Chapitre 7
Loup et Imane chevauchaient en suivant le Néez vers Juncalas. La petite route serpentait sur les flancs des premiers contreforts des Pyrénées. Le soleil avait du mal à percer et les ombres guettaient la progression des deux investigateurs. Loup sentait un mauvais pressentiment l’envahir progressivement. Les bois poussaient de l’autre côté du torrent et accentuaient cette sensation d’étouffement. Ils parvinrent enfin au hameau où nichaient quelques maisons en pierres sèches, aux toits en ardoises. Un silence inquisiteur les accompagna quand ils traversèrent la seule rue pour s’arrêter à la fontaine et y remplir les gourdes pendant que les chevaux se désaltéraient. Quelques volets bougèrent alors qu’il n’y avait pas le moindre souffle de vent et Loup perçut des regards furtifs dans les encoignures des portes des étables. Il fit signe à Imane de remonter en selle : ils ne tireraient aucune information ici.

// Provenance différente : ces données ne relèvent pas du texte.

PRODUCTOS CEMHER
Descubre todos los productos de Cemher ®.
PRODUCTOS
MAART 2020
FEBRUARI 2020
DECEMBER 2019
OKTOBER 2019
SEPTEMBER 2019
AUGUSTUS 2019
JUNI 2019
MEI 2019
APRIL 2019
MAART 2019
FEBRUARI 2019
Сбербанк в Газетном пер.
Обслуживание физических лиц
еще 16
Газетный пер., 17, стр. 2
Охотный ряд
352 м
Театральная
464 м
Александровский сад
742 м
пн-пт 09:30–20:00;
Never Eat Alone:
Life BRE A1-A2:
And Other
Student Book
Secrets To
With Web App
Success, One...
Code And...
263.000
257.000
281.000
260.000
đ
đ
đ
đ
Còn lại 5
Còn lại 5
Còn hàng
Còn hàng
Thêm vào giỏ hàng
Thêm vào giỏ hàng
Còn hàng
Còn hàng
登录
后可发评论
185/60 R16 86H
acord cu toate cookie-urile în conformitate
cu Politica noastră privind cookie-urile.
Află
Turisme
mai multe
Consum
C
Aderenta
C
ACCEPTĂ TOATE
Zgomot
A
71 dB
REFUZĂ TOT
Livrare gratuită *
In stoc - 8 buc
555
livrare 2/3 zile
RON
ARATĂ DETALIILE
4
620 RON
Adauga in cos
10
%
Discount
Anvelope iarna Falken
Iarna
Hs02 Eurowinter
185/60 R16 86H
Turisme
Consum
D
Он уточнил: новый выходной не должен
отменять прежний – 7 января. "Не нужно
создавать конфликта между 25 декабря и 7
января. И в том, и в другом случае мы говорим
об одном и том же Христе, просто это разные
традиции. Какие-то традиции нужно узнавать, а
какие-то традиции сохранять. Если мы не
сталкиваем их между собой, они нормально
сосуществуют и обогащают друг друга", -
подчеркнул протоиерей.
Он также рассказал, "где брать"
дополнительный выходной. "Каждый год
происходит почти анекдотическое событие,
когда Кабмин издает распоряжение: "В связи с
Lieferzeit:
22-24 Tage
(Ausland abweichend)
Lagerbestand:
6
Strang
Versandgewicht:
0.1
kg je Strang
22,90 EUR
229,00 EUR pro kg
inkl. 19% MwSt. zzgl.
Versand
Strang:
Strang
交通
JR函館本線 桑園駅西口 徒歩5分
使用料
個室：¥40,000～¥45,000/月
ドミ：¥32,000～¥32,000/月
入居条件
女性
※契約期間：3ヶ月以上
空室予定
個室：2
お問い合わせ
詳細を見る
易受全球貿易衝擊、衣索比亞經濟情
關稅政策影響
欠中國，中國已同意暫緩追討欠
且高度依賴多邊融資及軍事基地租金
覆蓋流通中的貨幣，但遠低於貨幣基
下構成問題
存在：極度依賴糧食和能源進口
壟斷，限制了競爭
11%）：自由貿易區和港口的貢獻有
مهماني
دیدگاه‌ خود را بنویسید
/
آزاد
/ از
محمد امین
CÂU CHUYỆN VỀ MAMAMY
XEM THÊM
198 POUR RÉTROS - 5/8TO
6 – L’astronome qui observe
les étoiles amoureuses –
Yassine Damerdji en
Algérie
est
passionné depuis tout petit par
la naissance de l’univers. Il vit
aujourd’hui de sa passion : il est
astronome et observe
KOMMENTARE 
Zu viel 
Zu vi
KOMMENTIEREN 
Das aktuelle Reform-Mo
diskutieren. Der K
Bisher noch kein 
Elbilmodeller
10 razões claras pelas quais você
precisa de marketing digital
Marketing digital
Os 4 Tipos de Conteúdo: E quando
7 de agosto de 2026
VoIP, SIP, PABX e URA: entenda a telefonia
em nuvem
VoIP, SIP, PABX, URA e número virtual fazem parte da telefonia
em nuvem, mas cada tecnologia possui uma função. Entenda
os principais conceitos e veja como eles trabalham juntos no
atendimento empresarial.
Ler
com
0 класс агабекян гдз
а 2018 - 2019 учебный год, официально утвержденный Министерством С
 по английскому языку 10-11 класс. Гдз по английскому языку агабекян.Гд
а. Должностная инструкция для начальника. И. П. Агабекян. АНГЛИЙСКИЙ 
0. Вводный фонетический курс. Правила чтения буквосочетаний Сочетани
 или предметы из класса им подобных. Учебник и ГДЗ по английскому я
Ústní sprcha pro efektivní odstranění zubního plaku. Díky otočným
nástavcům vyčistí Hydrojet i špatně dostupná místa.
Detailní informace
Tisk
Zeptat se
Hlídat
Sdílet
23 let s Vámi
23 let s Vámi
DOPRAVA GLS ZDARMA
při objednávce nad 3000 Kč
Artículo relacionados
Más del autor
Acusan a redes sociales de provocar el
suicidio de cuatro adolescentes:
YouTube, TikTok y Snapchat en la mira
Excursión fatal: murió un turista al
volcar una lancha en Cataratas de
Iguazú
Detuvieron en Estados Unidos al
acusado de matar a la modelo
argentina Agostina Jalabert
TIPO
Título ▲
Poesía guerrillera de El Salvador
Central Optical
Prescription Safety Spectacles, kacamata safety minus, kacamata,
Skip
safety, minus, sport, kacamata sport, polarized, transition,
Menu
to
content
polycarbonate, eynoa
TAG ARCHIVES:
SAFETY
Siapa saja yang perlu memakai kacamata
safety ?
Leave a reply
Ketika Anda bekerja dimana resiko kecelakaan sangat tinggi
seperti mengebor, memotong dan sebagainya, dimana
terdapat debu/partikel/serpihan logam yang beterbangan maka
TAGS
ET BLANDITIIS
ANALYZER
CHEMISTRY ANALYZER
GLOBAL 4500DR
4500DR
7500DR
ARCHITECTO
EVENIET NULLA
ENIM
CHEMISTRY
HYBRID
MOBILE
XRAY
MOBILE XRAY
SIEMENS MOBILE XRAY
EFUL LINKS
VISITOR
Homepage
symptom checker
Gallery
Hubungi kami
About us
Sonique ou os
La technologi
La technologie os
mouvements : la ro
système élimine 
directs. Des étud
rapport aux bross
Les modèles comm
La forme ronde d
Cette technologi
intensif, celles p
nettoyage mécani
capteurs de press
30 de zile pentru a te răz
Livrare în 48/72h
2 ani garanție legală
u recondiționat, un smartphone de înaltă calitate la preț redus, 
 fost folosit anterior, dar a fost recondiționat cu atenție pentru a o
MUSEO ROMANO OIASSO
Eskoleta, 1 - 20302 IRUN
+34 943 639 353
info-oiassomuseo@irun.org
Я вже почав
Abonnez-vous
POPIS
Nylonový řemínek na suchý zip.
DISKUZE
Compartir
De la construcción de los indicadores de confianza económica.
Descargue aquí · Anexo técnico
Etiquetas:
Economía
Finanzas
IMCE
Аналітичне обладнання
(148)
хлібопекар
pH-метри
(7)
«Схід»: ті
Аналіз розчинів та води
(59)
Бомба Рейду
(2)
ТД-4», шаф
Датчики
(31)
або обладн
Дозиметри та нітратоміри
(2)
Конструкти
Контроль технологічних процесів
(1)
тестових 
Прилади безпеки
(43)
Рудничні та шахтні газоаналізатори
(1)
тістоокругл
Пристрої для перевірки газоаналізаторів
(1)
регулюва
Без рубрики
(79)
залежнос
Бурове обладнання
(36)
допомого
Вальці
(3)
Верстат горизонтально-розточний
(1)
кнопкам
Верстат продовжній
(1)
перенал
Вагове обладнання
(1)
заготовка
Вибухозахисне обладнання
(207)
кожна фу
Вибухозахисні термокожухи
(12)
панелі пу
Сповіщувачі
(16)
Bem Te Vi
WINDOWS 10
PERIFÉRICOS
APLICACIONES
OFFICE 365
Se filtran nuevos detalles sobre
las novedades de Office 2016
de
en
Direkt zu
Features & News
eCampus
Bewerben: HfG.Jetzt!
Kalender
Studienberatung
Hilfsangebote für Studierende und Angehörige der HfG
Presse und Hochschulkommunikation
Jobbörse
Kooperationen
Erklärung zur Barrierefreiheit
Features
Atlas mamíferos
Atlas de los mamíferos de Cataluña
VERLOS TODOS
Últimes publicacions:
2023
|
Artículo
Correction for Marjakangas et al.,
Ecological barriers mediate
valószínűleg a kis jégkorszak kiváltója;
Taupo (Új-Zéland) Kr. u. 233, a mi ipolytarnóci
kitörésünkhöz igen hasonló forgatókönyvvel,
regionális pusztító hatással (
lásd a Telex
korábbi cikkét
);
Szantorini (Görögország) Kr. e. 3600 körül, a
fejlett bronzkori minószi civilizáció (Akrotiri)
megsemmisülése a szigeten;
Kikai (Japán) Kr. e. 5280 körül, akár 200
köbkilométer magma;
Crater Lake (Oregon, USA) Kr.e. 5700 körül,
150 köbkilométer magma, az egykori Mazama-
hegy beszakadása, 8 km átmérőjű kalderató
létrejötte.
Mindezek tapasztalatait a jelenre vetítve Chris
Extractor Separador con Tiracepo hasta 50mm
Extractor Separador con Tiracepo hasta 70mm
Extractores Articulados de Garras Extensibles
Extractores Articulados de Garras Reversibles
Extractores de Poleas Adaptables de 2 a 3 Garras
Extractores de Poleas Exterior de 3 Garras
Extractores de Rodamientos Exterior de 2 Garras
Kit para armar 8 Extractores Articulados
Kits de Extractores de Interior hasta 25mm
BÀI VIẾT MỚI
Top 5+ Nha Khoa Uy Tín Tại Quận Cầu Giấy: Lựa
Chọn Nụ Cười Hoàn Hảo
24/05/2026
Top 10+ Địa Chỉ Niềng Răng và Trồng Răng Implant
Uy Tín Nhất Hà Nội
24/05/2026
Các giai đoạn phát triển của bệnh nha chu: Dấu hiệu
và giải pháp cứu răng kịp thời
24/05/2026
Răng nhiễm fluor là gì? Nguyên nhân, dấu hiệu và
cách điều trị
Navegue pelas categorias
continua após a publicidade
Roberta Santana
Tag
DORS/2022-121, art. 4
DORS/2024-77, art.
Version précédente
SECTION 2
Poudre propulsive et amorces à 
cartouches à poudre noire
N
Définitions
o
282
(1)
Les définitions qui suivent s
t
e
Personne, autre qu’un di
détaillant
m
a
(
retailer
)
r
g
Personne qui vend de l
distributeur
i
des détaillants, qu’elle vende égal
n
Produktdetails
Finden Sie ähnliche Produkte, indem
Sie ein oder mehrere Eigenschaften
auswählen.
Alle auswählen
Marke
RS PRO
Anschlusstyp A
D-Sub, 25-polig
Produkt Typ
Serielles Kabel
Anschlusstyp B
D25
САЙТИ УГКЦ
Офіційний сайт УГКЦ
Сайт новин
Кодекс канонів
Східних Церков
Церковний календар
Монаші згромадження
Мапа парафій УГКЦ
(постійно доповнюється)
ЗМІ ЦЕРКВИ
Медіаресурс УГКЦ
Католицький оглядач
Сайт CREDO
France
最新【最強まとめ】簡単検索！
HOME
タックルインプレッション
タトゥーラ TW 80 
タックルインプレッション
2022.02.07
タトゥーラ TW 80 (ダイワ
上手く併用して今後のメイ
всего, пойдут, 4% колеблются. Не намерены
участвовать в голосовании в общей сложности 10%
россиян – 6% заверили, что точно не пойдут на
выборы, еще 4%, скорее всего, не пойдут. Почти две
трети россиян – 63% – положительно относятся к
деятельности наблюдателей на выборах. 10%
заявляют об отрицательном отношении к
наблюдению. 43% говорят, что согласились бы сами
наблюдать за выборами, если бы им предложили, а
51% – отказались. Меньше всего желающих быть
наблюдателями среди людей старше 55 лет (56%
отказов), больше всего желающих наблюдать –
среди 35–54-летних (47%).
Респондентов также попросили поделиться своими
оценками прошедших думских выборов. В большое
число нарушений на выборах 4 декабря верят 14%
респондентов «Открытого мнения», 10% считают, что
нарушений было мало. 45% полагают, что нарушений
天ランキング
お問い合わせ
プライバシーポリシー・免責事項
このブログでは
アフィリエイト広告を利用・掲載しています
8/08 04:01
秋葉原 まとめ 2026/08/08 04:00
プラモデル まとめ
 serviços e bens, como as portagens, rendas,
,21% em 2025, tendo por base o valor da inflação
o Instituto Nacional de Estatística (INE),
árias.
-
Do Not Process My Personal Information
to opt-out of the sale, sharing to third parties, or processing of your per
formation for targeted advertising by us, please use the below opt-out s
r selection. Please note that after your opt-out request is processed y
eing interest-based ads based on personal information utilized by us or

Il leur fallut deux heures pour parvenir à destination. Loup se perdit à deux reprises mais un groupe de bergers, bien armés, lui indiquèrent le chemin, ravis de constater que le comte de Bigorre mandait des chevaliers pour enquêter. Le guerrier ne voulait pas rejoindre le château, mais le lieu où la première disparition s’était produite. Les indications étaient assez bonnes pour déboucher dans une petite vallée blottie entre deux imposants versants de la montagne. Les chevaux refusèrent d’avancer dès qu’ils franchirent le dernier virage. Ils piaffaient et frappaient la rocaille de leurs sabots, apeurés. Loup pouvait sentir les muscles de Myrtille tressaillir entre ses jambes.
— Ils n’iront pas plus loin. Nous risquons de nous blesser et de les blesser pour rien. On va les laisser libres, ils rentreront tranquillement et seront menés au comte… Je vais écrire un mot…
Loup attrapa une sacoche qu’Imane venait de désangler pour y piocher de quoi rédiger des instructions pour celui qui trouverait les chevaux. Ils déguerpirent avec un soulagement manifeste. Loup et Imane passèrent leur sac au dos, vérifièrent les torches et les armes et cherchèrent un chemin praticable entre les bois touffus.
— Quand j’étais petit, mon père me menait souvent ici, mais cela a bien changé. Je ne comprends pas pourquoi le paysage a évolué ainsi en si peu de temps. Les arbres n’étaient pas aussi nombreux, et ils n’ont pas pu pousser aussi vite…
— Tes souvenirs d’enfant sont peut-être erronés… Ou alors, nous allons affronter le même monstre que celui qu’on m’avait chargée d’éliminer.
Loup fit une pause et ferma les yeux pour tenter de se rappeler les expéditions avec son paternel, à la recherche de la source ferrugineuse. Il s’arrêta et d’un geste sec ordonna à Imane de faire de même.
— Nous ne sommes pas du bon côté. J’arrivais par l’autre versant, plus bas. Ici, nous sommes au-dessus d’où vient sourdre la source. Il faut redoubler de prudence.
Imane acquiesça et sortit de son sac deux masques en cuir qui, une fois mis, leur recouvraient le nez et le bas du visage. Une poche au niveau de la bouche abritait un filtre créé par Imane afin de pouvoir respirer sans crainte les émanations les plus courantes. Ils avancèrent, courbés en deux, scrutant la moindre anfractuosité dans le sol.